(Information supplied Opens)
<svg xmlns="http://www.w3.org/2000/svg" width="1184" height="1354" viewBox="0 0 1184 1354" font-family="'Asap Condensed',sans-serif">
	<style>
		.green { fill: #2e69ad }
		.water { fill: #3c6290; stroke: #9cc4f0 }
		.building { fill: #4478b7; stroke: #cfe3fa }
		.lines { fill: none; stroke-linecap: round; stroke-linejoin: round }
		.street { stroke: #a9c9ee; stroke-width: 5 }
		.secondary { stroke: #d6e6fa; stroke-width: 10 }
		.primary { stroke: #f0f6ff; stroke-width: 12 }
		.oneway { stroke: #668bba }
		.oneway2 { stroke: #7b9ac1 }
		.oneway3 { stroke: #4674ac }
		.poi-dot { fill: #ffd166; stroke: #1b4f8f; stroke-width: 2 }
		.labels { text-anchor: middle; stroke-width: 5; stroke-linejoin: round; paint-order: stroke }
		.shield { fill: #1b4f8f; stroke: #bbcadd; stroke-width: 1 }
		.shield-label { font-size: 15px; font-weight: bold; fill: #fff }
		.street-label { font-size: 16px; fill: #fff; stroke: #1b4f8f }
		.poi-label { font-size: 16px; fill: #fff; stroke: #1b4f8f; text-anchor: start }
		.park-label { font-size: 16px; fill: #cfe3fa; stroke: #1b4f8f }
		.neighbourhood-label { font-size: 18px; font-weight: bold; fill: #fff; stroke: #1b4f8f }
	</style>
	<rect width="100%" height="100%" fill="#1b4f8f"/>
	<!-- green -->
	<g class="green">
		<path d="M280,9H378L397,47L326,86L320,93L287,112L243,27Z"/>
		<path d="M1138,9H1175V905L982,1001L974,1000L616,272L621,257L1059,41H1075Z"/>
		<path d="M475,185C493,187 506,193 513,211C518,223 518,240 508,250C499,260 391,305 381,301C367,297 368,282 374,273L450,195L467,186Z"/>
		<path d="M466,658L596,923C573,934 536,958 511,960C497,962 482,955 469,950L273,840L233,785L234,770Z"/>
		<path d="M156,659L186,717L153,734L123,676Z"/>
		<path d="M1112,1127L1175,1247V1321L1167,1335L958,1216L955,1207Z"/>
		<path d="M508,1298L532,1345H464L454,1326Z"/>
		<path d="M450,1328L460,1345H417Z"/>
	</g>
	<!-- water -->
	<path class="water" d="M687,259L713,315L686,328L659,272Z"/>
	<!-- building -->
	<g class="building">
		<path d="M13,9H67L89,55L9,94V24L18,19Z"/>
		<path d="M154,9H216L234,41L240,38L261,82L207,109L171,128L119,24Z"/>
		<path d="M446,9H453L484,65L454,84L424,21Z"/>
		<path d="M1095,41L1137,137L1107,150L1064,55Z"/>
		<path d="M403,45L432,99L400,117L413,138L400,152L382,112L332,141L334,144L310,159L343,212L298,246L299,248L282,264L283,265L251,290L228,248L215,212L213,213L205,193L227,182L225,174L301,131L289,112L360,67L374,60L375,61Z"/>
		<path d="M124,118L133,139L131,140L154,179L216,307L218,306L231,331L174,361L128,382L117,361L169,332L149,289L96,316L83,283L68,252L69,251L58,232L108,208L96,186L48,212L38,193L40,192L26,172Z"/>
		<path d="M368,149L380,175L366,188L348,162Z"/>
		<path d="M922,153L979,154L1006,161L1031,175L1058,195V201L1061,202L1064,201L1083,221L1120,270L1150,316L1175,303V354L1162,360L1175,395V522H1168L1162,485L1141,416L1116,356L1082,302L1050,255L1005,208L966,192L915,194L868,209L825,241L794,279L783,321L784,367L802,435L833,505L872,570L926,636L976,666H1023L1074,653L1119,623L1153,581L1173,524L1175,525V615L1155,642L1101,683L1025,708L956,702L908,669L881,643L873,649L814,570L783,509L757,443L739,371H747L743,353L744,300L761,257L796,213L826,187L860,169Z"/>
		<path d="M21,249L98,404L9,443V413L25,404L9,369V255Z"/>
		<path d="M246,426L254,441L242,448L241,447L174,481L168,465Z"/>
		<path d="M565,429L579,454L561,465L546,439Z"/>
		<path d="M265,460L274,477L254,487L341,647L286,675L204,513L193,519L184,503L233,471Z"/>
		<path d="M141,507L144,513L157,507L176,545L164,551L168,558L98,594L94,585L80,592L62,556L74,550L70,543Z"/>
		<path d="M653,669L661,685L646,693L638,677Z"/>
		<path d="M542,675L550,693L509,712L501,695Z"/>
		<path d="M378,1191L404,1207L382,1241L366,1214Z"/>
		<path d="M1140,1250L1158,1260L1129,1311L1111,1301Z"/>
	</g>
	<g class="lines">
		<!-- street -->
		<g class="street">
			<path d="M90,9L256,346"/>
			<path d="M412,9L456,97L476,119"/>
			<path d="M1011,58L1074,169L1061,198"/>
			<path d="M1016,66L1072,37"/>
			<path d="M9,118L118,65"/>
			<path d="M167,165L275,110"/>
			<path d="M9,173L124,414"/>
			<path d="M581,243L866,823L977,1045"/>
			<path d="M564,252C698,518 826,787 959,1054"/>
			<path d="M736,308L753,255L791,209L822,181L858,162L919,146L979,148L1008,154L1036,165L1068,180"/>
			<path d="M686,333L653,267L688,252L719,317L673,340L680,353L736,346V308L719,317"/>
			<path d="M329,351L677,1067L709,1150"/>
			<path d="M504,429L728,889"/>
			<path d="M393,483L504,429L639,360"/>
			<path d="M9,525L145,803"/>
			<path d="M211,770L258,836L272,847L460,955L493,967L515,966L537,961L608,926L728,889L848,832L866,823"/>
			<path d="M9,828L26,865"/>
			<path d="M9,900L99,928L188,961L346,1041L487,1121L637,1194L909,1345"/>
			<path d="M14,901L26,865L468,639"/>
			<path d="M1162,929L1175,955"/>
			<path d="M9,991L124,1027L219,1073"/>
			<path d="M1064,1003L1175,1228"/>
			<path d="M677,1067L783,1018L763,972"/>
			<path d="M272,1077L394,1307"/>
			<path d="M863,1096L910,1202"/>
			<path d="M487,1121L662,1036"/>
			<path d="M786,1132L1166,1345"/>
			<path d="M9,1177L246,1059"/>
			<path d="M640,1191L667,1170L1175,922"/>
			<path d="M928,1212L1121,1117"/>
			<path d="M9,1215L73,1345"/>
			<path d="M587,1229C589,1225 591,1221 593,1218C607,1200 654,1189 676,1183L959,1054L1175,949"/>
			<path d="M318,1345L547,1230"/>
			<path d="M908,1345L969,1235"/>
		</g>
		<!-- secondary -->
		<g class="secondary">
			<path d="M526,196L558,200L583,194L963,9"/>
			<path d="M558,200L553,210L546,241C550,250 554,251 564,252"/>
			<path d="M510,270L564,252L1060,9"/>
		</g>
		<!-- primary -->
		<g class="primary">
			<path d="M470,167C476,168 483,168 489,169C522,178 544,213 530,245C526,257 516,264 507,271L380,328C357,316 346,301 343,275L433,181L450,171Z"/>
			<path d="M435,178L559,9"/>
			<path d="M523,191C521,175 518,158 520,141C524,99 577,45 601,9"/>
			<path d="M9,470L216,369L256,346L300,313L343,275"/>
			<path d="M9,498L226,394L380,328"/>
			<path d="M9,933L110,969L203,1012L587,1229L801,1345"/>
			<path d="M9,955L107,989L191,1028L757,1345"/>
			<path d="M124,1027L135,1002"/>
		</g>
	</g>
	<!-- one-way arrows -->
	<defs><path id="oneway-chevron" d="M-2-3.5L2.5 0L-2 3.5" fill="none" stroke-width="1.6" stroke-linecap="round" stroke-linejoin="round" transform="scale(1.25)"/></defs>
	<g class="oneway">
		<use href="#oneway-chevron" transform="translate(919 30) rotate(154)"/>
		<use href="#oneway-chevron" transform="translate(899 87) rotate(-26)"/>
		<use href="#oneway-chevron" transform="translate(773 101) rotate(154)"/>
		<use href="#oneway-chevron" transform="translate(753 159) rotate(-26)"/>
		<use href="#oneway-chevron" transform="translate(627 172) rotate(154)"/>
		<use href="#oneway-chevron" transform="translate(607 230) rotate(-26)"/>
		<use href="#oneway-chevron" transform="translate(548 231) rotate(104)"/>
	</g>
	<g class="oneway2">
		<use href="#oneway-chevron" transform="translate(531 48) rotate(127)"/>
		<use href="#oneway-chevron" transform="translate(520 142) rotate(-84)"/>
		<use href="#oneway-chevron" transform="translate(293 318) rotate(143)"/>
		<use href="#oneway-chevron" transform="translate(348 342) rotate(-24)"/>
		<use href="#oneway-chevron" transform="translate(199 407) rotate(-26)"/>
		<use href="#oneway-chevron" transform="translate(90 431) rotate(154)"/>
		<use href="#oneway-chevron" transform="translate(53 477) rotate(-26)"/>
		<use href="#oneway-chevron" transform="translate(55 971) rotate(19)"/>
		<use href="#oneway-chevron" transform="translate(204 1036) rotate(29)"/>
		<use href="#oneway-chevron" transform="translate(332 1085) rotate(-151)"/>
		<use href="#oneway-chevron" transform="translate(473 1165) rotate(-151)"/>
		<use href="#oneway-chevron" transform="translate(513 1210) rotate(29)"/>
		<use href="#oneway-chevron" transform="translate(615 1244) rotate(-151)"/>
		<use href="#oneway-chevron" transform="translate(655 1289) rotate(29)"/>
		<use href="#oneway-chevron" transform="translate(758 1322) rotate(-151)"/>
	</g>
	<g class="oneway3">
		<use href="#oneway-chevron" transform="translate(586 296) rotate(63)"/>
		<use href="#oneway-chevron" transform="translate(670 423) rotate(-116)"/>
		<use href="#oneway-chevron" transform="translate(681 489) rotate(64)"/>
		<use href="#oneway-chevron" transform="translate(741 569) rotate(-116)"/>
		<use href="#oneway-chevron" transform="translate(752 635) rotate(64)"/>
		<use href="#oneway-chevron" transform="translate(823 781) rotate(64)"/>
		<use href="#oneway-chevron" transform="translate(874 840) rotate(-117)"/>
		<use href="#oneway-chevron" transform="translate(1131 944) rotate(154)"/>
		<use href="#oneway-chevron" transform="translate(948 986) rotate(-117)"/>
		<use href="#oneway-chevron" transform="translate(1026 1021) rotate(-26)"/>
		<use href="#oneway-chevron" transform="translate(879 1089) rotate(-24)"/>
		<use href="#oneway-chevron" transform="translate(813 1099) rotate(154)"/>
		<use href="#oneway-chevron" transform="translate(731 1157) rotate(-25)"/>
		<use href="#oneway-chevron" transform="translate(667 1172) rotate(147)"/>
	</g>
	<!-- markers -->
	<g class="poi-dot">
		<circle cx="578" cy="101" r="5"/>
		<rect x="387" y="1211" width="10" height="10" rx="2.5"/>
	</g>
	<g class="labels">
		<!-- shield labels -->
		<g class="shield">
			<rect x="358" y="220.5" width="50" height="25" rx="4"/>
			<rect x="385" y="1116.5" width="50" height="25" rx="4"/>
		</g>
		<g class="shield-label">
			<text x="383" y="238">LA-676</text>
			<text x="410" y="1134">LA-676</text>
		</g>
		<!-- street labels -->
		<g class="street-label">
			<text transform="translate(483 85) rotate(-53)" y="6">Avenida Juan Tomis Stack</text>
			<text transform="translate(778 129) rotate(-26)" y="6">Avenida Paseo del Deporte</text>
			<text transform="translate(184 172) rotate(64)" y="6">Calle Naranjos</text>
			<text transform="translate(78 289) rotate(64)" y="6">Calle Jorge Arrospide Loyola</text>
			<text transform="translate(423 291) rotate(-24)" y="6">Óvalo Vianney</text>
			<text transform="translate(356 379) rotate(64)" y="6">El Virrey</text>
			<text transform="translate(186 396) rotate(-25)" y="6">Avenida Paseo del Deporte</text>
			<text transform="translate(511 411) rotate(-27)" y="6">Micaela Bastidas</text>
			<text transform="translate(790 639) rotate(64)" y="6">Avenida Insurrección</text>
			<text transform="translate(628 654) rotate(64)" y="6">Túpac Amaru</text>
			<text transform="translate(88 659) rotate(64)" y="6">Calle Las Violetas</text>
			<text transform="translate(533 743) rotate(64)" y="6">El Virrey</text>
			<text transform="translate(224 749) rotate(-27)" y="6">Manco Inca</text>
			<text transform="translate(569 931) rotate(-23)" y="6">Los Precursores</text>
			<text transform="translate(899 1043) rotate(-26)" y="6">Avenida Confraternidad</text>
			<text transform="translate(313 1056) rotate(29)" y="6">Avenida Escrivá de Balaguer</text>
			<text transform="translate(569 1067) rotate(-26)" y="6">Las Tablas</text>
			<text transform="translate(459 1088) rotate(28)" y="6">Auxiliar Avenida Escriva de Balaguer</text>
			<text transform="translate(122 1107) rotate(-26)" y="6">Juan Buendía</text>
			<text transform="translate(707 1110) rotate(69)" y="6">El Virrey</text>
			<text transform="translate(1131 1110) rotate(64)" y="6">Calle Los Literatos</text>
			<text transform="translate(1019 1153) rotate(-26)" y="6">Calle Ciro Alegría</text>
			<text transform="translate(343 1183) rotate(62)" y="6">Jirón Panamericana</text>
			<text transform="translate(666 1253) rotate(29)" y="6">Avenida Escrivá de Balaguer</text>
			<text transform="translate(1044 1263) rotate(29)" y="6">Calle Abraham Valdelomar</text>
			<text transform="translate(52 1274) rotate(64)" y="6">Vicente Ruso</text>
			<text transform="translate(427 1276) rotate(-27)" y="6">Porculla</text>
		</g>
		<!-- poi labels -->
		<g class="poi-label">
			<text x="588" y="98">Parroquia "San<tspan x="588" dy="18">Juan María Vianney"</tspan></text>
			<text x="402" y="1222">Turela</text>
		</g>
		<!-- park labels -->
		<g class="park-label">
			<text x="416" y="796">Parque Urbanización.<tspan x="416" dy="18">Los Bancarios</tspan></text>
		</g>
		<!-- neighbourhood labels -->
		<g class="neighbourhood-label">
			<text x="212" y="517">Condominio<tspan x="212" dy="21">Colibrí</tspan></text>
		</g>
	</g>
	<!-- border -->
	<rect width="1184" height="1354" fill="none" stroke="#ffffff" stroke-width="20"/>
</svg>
(Information supplied Closes)
§ **Task**: Please return every line of the material above that includes "lines".

§ **Output of the task**:
		.lines { fill: none; stroke-linecap: round; stroke-linejoin: round }
	<g class="lines">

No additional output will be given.